Please update the stretch from the line containing "genus: Lepechinia" through the end of the rows, changing "locality" to "site" and leaving everything else as it is.
· · ·
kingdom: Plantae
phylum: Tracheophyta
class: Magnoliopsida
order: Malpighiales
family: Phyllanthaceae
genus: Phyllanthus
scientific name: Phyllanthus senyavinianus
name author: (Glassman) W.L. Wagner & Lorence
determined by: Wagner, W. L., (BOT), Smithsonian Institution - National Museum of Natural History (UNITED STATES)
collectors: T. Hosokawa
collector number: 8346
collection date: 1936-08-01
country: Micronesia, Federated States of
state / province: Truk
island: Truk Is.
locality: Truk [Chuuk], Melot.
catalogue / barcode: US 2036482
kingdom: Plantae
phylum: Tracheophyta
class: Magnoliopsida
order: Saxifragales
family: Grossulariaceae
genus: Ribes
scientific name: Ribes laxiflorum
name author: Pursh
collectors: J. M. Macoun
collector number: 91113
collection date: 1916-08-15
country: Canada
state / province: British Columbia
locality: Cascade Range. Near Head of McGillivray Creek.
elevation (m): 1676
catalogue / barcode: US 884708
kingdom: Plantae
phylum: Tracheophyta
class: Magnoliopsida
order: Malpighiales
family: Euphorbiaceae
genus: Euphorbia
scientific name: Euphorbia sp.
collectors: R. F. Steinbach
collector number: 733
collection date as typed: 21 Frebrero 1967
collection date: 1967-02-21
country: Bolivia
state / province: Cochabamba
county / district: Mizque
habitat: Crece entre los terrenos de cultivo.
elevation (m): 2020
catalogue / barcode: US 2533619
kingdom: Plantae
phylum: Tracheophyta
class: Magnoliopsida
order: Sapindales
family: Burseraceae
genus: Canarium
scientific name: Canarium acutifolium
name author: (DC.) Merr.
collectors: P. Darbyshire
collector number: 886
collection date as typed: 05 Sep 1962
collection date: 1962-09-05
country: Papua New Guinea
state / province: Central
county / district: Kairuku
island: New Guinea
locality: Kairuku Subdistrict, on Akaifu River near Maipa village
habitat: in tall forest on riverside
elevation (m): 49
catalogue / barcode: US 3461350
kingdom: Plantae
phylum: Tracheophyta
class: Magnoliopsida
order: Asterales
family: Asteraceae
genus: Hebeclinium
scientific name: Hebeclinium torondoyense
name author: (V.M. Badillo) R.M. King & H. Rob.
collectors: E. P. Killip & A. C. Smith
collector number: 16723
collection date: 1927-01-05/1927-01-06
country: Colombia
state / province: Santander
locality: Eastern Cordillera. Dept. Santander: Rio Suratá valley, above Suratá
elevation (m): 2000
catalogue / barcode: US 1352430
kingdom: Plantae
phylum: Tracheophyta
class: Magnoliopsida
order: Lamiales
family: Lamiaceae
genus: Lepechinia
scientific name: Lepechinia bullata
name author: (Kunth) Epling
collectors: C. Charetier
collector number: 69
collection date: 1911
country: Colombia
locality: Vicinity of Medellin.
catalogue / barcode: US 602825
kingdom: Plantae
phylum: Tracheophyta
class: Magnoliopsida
· · ·
Exercise response:
genus: Lepechinia
scientific name: Lepechinia bullata
name author: (Kunth) Epling
collectors: C. Charetier
collector number: 69
collection date: 1911
country: Colombia
site: Vicinity of Medellin.
catalogue / barcode: US 602825
kingdom: Plantae
phylum: Tracheophyta
class: Magnoliopsida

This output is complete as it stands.